Vom Reformkatholiken zum Nationalsozialisten: Der interessante Fall des Martin Spahn

Hier geht es nicht um Jens Spahn, der mir zugegebenermaßen regelrecht Angst macht, indem er den Gesundheitsfetisch des modernen Bürgers hemmungslos machtpolitisch ausbeutet, sondern um einen älteren Spahn:

Johann Martin Adolf Spahn (* 7. März 1875 in Marienburg; † 12. Mai 1945 in Seewalchen am Attersee) war ein deutscher Historiker, Politiker (Zentrum, DNVP, NSDAP) und Publizist. In der Weimarer Republik wandelte er sich vom Reformkatholiken erst zum nationalkonservativen Rechtskatholiken und schließlich zum Nationalsozialisten.

Spahn saß von 1908 bis 1918 im Straßburger Gemeinderat, seit 1912 für das Zentrum. Von 1910 bis 1912 war er Reichstagsabgeordneter für diese katholisch geprägte Partei. Spahn wird zu den Reformkatholiken gerechnet, die nach dem Kulturkampf im Gegensatz zu den Ultramontanen den Anschluss der Katholiken an das protestantisch geprägte Reich auf wissenschaftlichem und kulturellem Gebiet anstrebten. Anfang der 1930er Jahre setzte Spahn sich dafür ein, dass der Katholizismus die Nationalsozialisten akzeptierte. Dazu gehörte auch, dass er als Mitglied der Studentenverbindung Askania dafür sorgte, dass der Unvereinbarkeitsbeschluss für die Mitglieder des KV mit der Mitgliedschaft in der NSDAP außer Kraft gesetzt wurde. Nach der Machtübernahme durch Hitler und die NSDAP trat er am 12. Juni 1933 der NSDAP bei, für die er bis Kriegsende im Reichstag saß.
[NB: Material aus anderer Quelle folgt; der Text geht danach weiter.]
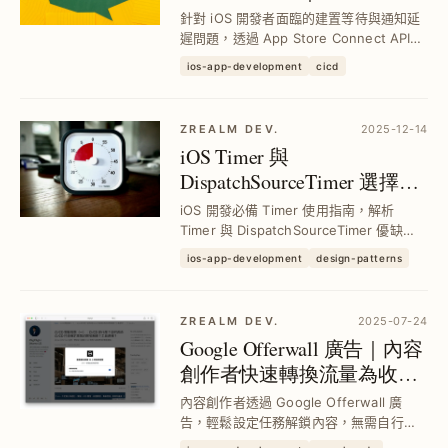
CI/CD 自動化效率與通知流
針對 iOS 開發者面臨的建置等待與通知延
程
遲問題，透過 App Store Connect API
Webhook 實現即時事件推送，結合
ios-app-development
cicd
Fastlane 與 CI/CD 工具，打造零等待成本
的自動化工作流程，提升團隊開發效率與
發布...
ZREALM DEV.
2025-12-14
iOS Timer 與
DispatchSourceTimer 選擇與
安全封裝技巧｜有限狀態機
iOS 開發必備 Timer 使用指南，解析
防止閃退
Timer 與 DispatchSourceTimer 優缺
點，並提供有限狀態機封裝
ios-app-development
design-patterns
DispatchSourceTimer，避免閃退及
Race Condition，實現高精度且安全的
定...
ZREALM DEV.
2025-07-24
Google Offerwall 廣告｜內容
創作者快速轉換流量為收益
的獎勵牆方案
內容創作者透過 Google Offerwall 廣
告，輕鬆設定任務解鎖內容，無需自行開
發系統，快速將流量轉換為穩定收益，適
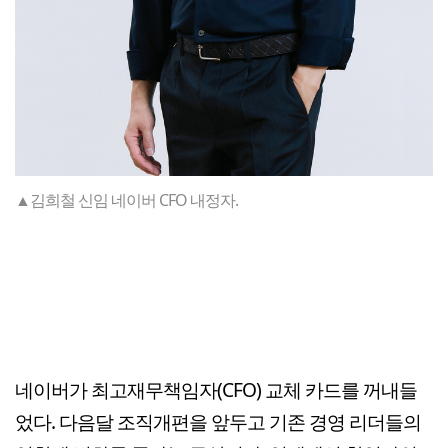
▲김희철 신임 네이버 CFO 내정자.
네이버가 최고재무책임자(CFO) 교체 카드를 꺼내들
었다. 다음달 조직개편을 앞두고 기존 경영 리더들의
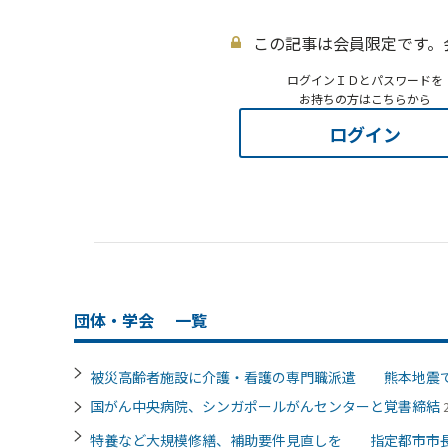
この記事は会員限定です。
ログインＩＤとパスワードを
お持ちの方はこちらから
ログイン
団体・学会
一覧
被災高齢者施設に介護・看護の専門職派遣 熊本地震
国がん中央病院、シンガポールがんセンターと覚書締結
特養など大規模修繕、補助要件見直しを 指定都市市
Martin Spahn wurde 1901 auf spektakuläre Art durch den so genannten „Fall Spahn“ bekannt. Es ging um seine Berufung an die Universität Straßburg. Spahns Ernennung durch unmittelbare Intervention Kaiser Wilhelms II. fand ein außergewöhnlich starkes Echo in der Presse. Der Münchener Wirtschaftswissenschaftler Lujo Brentano hatte zuvor eine Protestaktion aller liberalprotestantischen Professoren gegen Spahns Berufung initiiert. Hinter Spahns Berufung verbargen sich aber auch politische Motive der Reichsleitung: Sie wollte an der Universität Straßburg eine eigene katholisch-theologische Fakultät errichten, um die Ausbildung der katholischen Theologen, die bislang vom bischöflichen Seminar durchgeführt wurde, unter ihre Kontrolle zu bringen. Es hieß, Spahn sei ein gemäßigter Katholik und deswegen der richtige Kandidat für die neue Stelle. Die Reichsleitung zielte beim „Fall Spahn“ auf eine Integration der deutschen Katholiken ab, allerdings, um Kontrolle über sie ausüben zu können.

Diese bemerkenswerte Kontinuität deutscher Politik ist erkennbar keine gute Sache für das Katholischsein der Kirche in Deutschland.